EXERCISE DIRECTIONS:
Can you edit the data from its first line through the line containing "A Gyulai Állatotthon", changing every "ポムポムプリン" to "シナモロール" and leaving everything else as it is?

Data drawn from a collection:
──────────

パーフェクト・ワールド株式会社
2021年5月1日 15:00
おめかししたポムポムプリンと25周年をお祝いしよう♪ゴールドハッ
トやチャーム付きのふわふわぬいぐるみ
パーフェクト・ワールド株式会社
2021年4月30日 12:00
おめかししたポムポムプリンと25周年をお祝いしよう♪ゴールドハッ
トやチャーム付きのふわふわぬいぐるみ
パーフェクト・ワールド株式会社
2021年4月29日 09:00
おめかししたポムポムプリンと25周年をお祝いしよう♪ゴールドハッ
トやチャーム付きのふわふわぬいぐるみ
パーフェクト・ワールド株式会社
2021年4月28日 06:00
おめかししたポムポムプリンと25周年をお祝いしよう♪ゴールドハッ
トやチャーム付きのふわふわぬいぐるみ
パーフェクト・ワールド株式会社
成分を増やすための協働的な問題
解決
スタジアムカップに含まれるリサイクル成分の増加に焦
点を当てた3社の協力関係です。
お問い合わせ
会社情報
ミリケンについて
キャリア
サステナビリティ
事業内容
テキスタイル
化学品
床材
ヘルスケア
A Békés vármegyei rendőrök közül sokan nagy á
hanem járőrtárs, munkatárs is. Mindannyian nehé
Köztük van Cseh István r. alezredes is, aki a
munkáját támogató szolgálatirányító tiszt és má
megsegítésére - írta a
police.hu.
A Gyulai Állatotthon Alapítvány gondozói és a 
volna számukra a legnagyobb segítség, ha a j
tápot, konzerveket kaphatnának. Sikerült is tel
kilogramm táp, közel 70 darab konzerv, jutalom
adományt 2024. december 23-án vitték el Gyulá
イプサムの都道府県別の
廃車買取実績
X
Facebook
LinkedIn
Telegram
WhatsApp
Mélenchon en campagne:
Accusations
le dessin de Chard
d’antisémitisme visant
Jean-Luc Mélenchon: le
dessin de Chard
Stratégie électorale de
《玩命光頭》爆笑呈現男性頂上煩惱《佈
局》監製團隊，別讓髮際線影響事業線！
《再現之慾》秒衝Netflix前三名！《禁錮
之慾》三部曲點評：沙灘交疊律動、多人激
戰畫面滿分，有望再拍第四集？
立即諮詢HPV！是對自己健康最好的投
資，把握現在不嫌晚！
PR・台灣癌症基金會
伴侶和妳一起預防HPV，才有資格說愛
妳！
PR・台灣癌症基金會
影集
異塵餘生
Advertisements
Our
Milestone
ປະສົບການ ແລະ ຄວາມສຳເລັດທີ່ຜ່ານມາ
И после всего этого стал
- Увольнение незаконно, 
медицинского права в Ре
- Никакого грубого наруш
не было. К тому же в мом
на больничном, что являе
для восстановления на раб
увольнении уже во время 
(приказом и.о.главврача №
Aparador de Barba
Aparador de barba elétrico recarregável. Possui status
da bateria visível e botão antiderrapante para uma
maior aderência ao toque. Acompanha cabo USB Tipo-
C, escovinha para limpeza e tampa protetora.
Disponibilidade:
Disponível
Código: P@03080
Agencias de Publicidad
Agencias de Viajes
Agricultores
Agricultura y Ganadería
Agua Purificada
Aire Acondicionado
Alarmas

──────────

WORKED SOLUTION:
パーフェクト・ワールド株式会社
2021年5月1日 15:00
おめかししたシナモロールと25周年をお祝いしよう♪ゴールドハッ
トやチャーム付きのふわふわぬいぐるみ
パーフェクト・ワールド株式会社
2021年4月30日 12:00
おめかししたシナモロールと25周年をお祝いしよう♪ゴールドハッ
トやチャーム付きのふわふわぬいぐるみ
パーフェクト・ワールド株式会社
2021年4月29日 09:00
おめかししたシナモロールと25周年をお祝いしよう♪ゴールドハッ
トやチャーム付きのふわふわぬいぐるみ
パーフェクト・ワールド株式会社
2021年4月28日 06:00
おめかししたシナモロールと25周年をお祝いしよう♪ゴールドハッ
トやチャーム付きのふわふわぬいぐるみ
パーフェクト・ワールド株式会社
成分を増やすための協働的な問題
解決
スタジアムカップに含まれるリサイクル成分の増加に焦
点を当てた3社の協力関係です。
お問い合わせ
会社情報
ミリケンについて
キャリア
サステナビリティ
事業内容
テキスタイル
化学品
床材
ヘルスケア
A Békés vármegyei rendőrök közül sokan nagy á
hanem járőrtárs, munkatárs is. Mindannyian nehé
Köztük van Cseh István r. alezredes is, aki a
munkáját támogató szolgálatirányító tiszt és má
megsegítésére - írta a
police.hu.
A Gyulai Állatotthon Alapítvány gondozói és a 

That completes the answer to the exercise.